Id. (footnotes omitted).

These amendments distinguish the District from the vast majority of the fifty states in our union who afford, either under their state constitutions or by statute, a right to a jury trial to anyone charged with a crime where there is a possibility of imprisonment for any period of time. See generally David L. He-mond, Brief Review of Right in 49 States to Jury Trial for Minor Crimes (1998) (available at http://www.cga.ct.gov/lrc/recommen dations/1999% 20recommendations/JuryTri-al49StatesRpt.htm). Indeed, only nine states (Delaware, Louisiana, Mississippi, Nebraska, Nevada, New Jersey, New York, Pennsylvania, and Rhode Island) and the District limit the right to a jury trial to individuals charged with crimes carrying a sentence of more than 180 days. N.J. Stat. Ann. §§ 2C:l-4, :43-8 (West 1989); Blanton v. North Las Vegas Mun. Court, 103 Nev. 623, 748 P.2d 494, 498-99 (1987), aff'd sub nom. Blanton v. City of North Las Vegas, 489 U.S. 538, 109 S.Ct. 1289, 103 L.Ed.2d 550 (1989); State v. Chiles, 514 So.2d 150, 152 (La.App. 4 Cir.1987); State v. Kennedy, 224 Neb. 164, 396 N.W.2d 722, 727 (1986); Eichenlaub v. Eichenlaub, 340 Pa.Super. 552, 490 A.2d 918 (1985); Morgenthau v. Erlbaum, 59 N.Y.2d 143, 464 N.Y.S.2d 392, 451 N.E.2d 150, 156 (1983); Thomas v. State, 331 A.2d 147, 150 (Del.1975); McGowan v. State, 258 So.2d 801, 803 (Miss.1972); State v. Holliday, 109 R.I. 93, 280 A.2d 333 (1971).

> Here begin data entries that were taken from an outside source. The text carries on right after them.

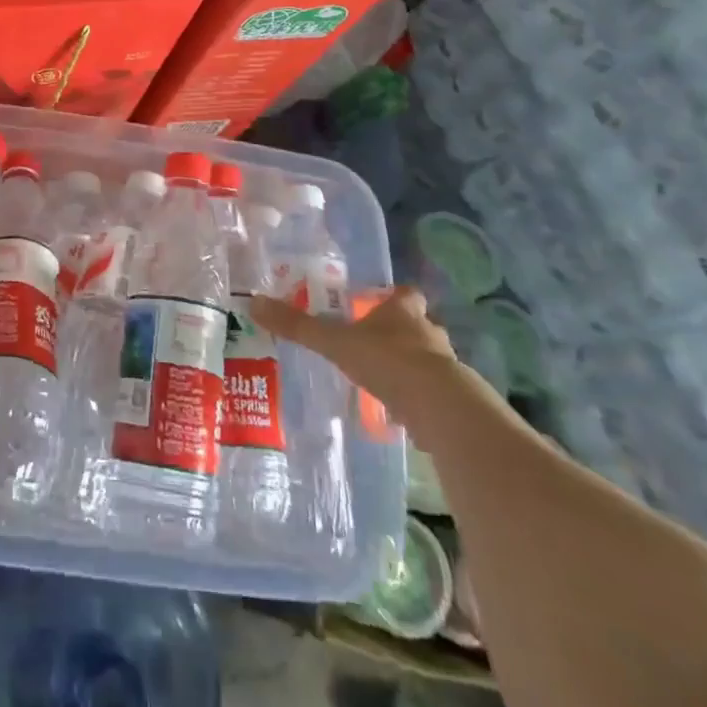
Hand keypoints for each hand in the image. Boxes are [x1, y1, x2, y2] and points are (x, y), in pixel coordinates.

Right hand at [250, 286, 458, 427]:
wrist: (440, 408)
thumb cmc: (388, 361)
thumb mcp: (335, 342)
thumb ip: (298, 326)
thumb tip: (253, 302)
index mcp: (403, 312)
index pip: (405, 295)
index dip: (394, 298)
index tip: (378, 304)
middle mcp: (428, 333)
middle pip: (419, 326)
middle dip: (401, 332)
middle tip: (375, 343)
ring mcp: (446, 368)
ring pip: (428, 360)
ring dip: (411, 367)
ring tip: (384, 380)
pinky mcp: (453, 402)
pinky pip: (433, 395)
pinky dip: (418, 399)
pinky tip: (400, 411)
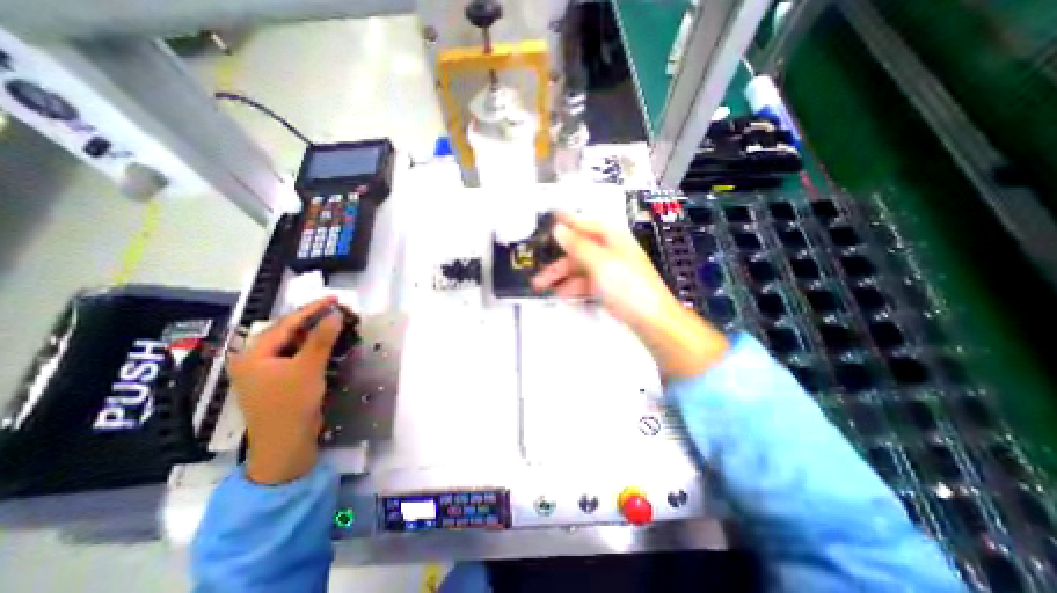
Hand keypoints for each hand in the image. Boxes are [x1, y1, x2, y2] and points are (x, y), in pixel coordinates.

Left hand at [227, 298, 340, 484]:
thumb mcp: (308, 368)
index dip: (312, 309)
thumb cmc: (292, 404)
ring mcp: (267, 371)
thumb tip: (335, 314)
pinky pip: (297, 356)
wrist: (285, 444)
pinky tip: (329, 345)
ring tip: (336, 324)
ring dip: (316, 334)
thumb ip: (321, 339)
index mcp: (253, 354)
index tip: (335, 299)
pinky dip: (314, 348)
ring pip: (294, 344)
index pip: (286, 324)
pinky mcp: (279, 381)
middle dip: (314, 320)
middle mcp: (255, 359)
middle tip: (338, 311)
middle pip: (288, 332)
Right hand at [534, 214, 732, 376]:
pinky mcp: (610, 287)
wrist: (651, 320)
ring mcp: (610, 270)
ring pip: (580, 269)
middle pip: (578, 251)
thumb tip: (558, 228)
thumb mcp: (600, 263)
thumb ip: (577, 245)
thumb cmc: (627, 286)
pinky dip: (574, 287)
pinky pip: (587, 283)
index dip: (566, 222)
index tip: (548, 219)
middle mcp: (610, 251)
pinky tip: (562, 295)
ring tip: (544, 288)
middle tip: (538, 275)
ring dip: (562, 277)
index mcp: (612, 238)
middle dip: (557, 262)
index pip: (584, 225)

. At oral argument, counsel for appellant noted that whether the consequence of deportation gives rise to a Sixth Amendment right to a jury trial for a petty offense is unlikely to arise in other jurisdictions because most states allow for jury trials on a much broader scale. While we have confirmed that our jury trial statute places us in the minority, see note 3 supra, this does not assist appellant in overcoming the hurdle of plain error in this case.

. See M.A.P. v. Ryan, 285 A.2d 310, 312 (D.C.1971).